Researchers have refuted by a DNA sample, the thesis of conspiracy theorists, after which not Rudolf Hess was sentenced during the Nuremberg trials, but a doppelganger. Even US President Franklin D. Roosevelt is said to have believed in this theory.

Hess had been sentenced to life imprisonment in the Nuremberg war crimes trial and had committed suicide in 1987 in Berlin Spandau prison. The conspiracy theory about a supposed doppelganger arose mainly because of Hess' enigmatic flight to Britain during World War II.

Alleged peace mission

Hess had flown in 1941 by plane to Britain - allegedly to negotiate a peace agreement. With a parachute he jumped off near Glasgow. But British Prime Minister Winston Churchill did not even want to interrupt a dinner party to talk to Hess. Instead, Adolf Hitler's deputy was taken into custody. The National Socialist regime hated Hess because of the action as mentally disordered, Hitler himself spoke of an "unprecedented breach of trust".

Conspiracy theorists believed, however, that the British intelligence service Hess exchanged for a doppelganger to cover up his murder - either by the British or German intelligence, the researchers report in the journal "Forensic Science International Genetics".
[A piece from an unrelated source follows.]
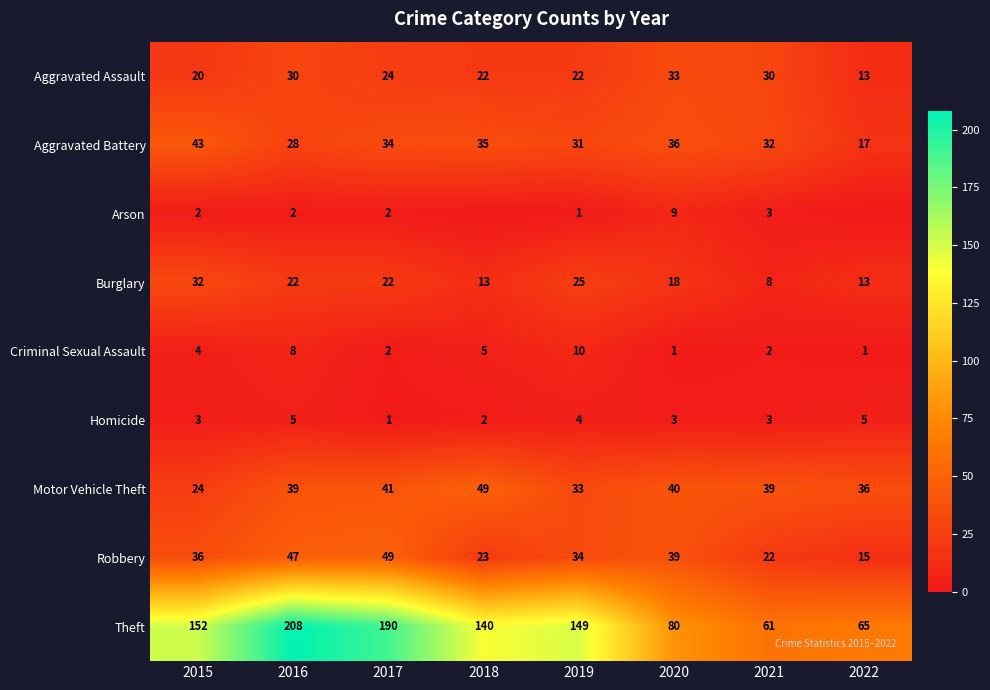

How many data points does each series have?

8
Exhumed Bones DNA Test Solves Tsar Riddle

Later CIA director Allen Dulles even sent a psychiatrist to Spandau to determine the identity and mental state of the prisoner. Analyzes of the handwriting, voice, and facial features also failed to convince critics that the prisoner was real Hess. DNA analyzes were not available at the time and were not made later.

Hess had been buried in Upper Franconia. In 2011, however, the lease for the tomb was not renewed, because it came again and again to rallies by right-wing extremists. The remains of Hess were therefore exhumed with the consent of his descendants and burned to ashes, which was then buried in the open sea. Thus, the last possibility seemed to be to clearly determine his identity with a genetic test.

Blood sample from 1982

However, one of the study authors had blood taken from the prisoner in Spandau in 1982, from which the researchers now generated DNA samples with the permission of Hess's offspring and compared them to a male relative who wishes to remain anonymous.

The result: The probability that the two are not related, was 0.005 percent, write the researchers to Jan Cemper-Kiedslich from the University of Salzburg. "Therefore, the conspiracy theory that claimed prisoner Spandau # 7 was a cheater is extremely unlikely and therefore refuted."